A week or two ago, the weather in our little village by the sea cranked up both the heat and humidity.  Just in time to welcome the waves of Mexican families who come to the beach as part of summer vacation.

Even though Melaque has had plenty of visitors since school let out, the crowds were nothing like they were this last weekend.  The past few weeks, families have arrived mainly by SUV -- and the occasional bus.

For whatever reason, the last two days saw bus after bus migrating into town.  Some for the full weekend.  More for day trippers who arrive early in the morning, and then board the bus for the trip home in the late afternoon.

Barra de Navidad, for some reason, had not been reaping the benefit of the tourist largesse.  Earlier in the summer, the tourist area of town (what one waggish reader labeled: "What Six Flags would imagine a Mexican village to be") was as deserted as a Fred Zinnemann set at high noon.

Not this weekend.  I could barely shoot the photographs for my mural essay because of the constant string of cars and buses passing in front of it. 

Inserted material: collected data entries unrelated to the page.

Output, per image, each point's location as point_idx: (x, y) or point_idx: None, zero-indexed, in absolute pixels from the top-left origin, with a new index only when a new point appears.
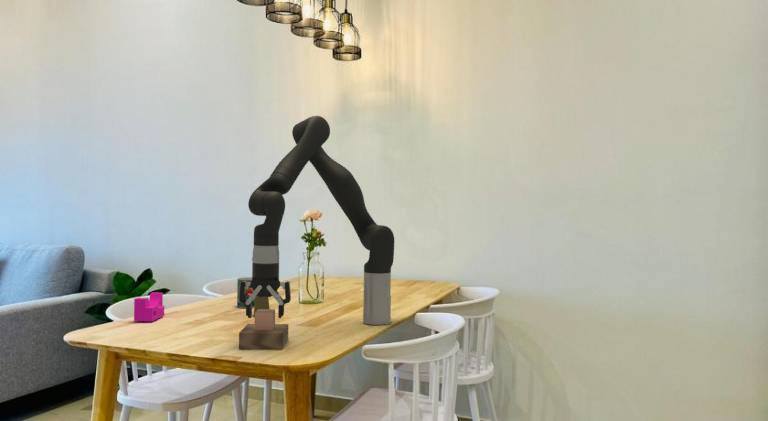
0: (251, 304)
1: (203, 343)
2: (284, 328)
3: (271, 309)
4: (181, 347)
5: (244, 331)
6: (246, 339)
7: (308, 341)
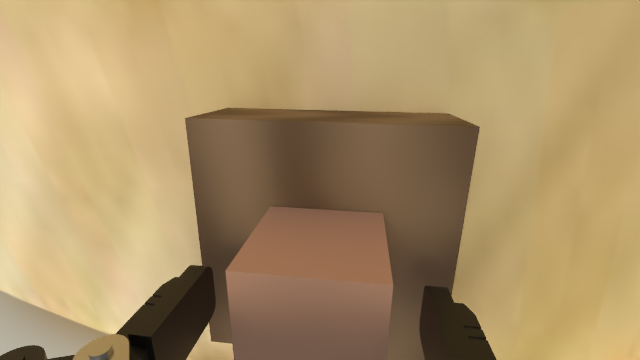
0: (153, 356)
1: (66, 186)
2: (447, 261)
3: (355, 288)
4: (22, 244)
5: (228, 317)
6: None
7: (566, 159)
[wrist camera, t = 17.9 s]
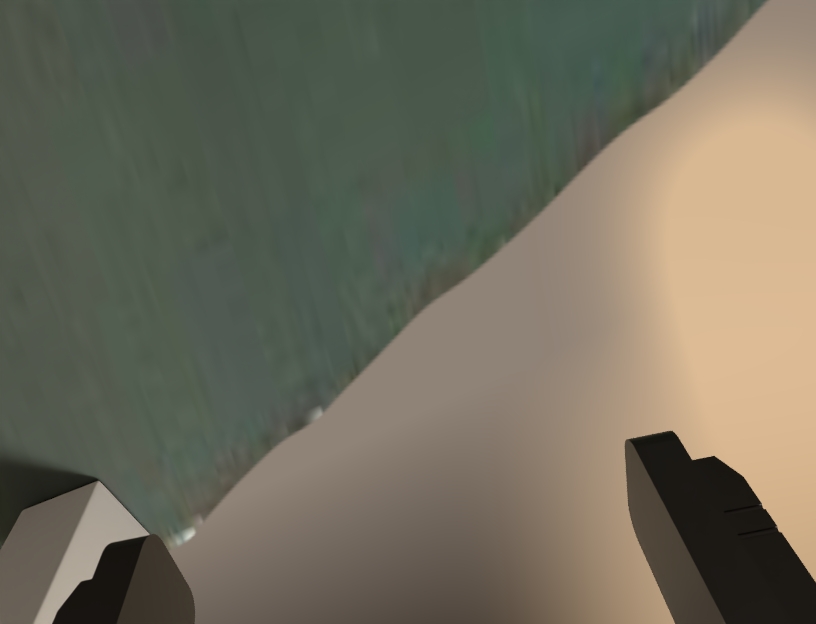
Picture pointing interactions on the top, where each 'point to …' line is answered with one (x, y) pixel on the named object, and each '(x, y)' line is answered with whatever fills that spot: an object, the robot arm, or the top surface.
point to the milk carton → (58, 551)
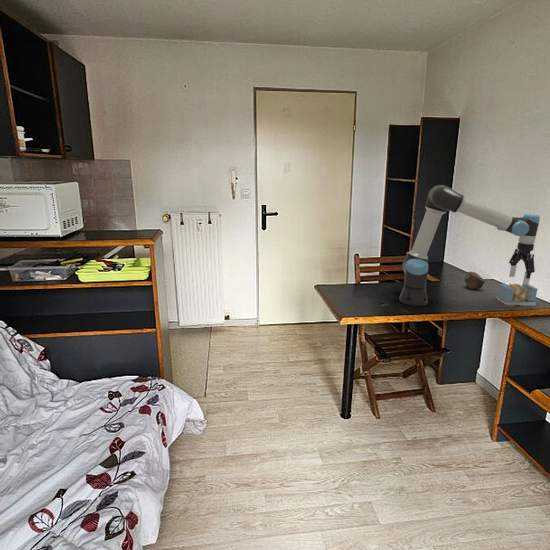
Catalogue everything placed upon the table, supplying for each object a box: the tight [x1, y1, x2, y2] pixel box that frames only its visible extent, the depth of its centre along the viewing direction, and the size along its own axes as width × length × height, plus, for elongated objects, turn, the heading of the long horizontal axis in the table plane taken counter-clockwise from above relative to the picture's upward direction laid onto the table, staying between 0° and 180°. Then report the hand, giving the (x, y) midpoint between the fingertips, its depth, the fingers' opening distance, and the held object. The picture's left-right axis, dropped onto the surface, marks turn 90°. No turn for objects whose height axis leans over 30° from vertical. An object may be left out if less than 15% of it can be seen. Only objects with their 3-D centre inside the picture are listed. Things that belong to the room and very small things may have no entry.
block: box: [508, 283, 527, 302], centre depth 224 cm, size 5×8×8 cm, turn 179°
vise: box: [495, 283, 538, 307], centre depth 224 cm, size 16×11×10 cm
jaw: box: [496, 283, 514, 302], centre depth 224 cm, size 4×9×8 cm, turn 179°
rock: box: [464, 271, 486, 290], centre depth 248 cm, size 12×10×10 cm
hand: (518, 280), depth 222 cm, fingers open, 13 cm apart
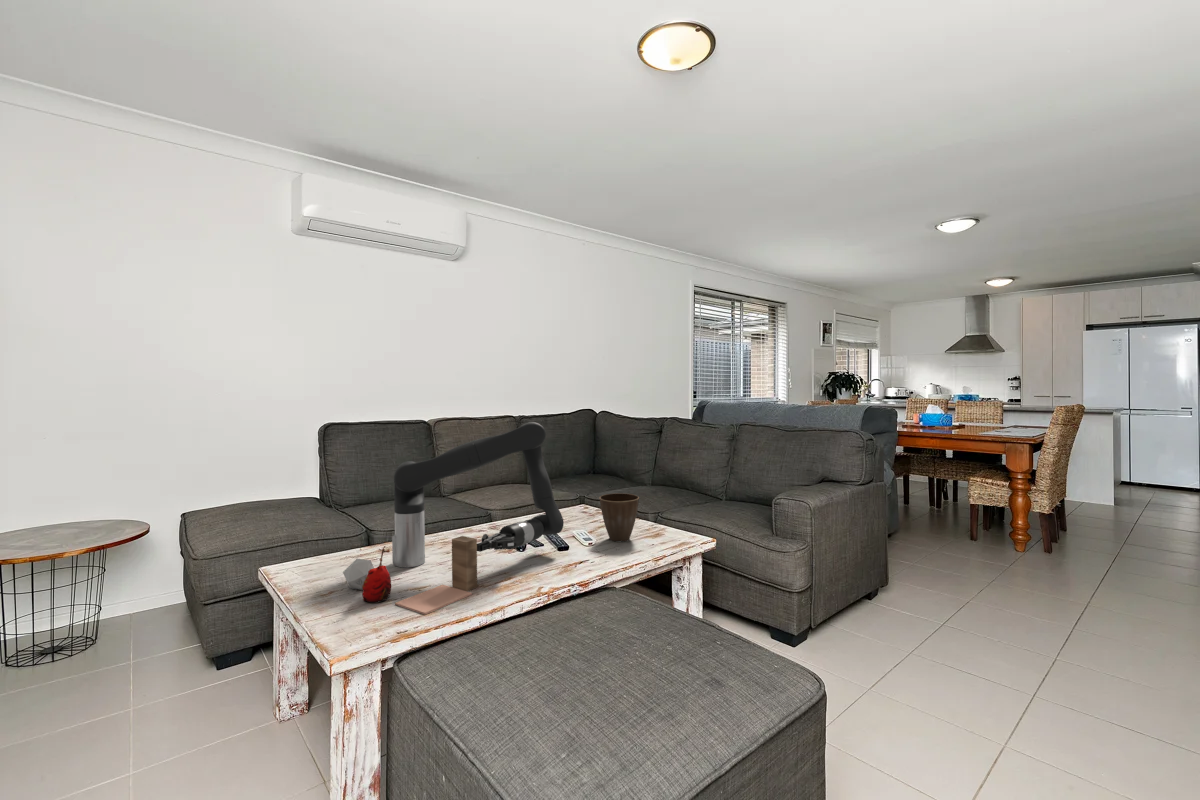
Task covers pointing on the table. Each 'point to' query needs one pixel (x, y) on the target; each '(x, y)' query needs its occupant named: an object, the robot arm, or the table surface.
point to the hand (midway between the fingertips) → (477, 548)
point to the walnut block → (464, 563)
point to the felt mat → (433, 599)
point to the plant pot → (619, 514)
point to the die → (357, 573)
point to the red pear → (377, 583)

The town has had some rather rough patches lately.  For that reason alone, it was nice to see its main street crowded with tourists.

Why the big change?  Why did more people come to the beach this weekend than the previous weeks?

One reason may be that the start of school is just around the corner.  Unlike cosseted northern students, Mexican children only get a few weeks away from the classroom in the summer.

But it could be far more simple.  Maybe the idea just popped into the heads of individual families simultaneously.  Such mysteries are what make the free market work.

Whatever the reason, it is good to see our beaches being put to their best use.  Mexican families do not need all-inclusive resorts to enjoy themselves.  Instead, they remind me of my youth when my mother would pile my brother and me into our red and white Ford station wagon and drive us over to the beach for the day -- or weekend.

As I write this, a thunderstorm, with attendant rain, is moving in.  Just as the tourist families are moving out.

A perfect combination.  The tourists had the sun. Now, those of us who live here, can have a bit of heat respite.

And that strikes me as a rather good deal.  The living really is easy.

You didn't think I was going to sign off without sharing a version of "Summertime," did you?  Here you go.  The incomparable Ella Fitzgerald's rendition:

Note -- I shot the photograph from the new pergola at Papa Gallo's.  Pretty nifty, eh?  A shady table on a showy beach.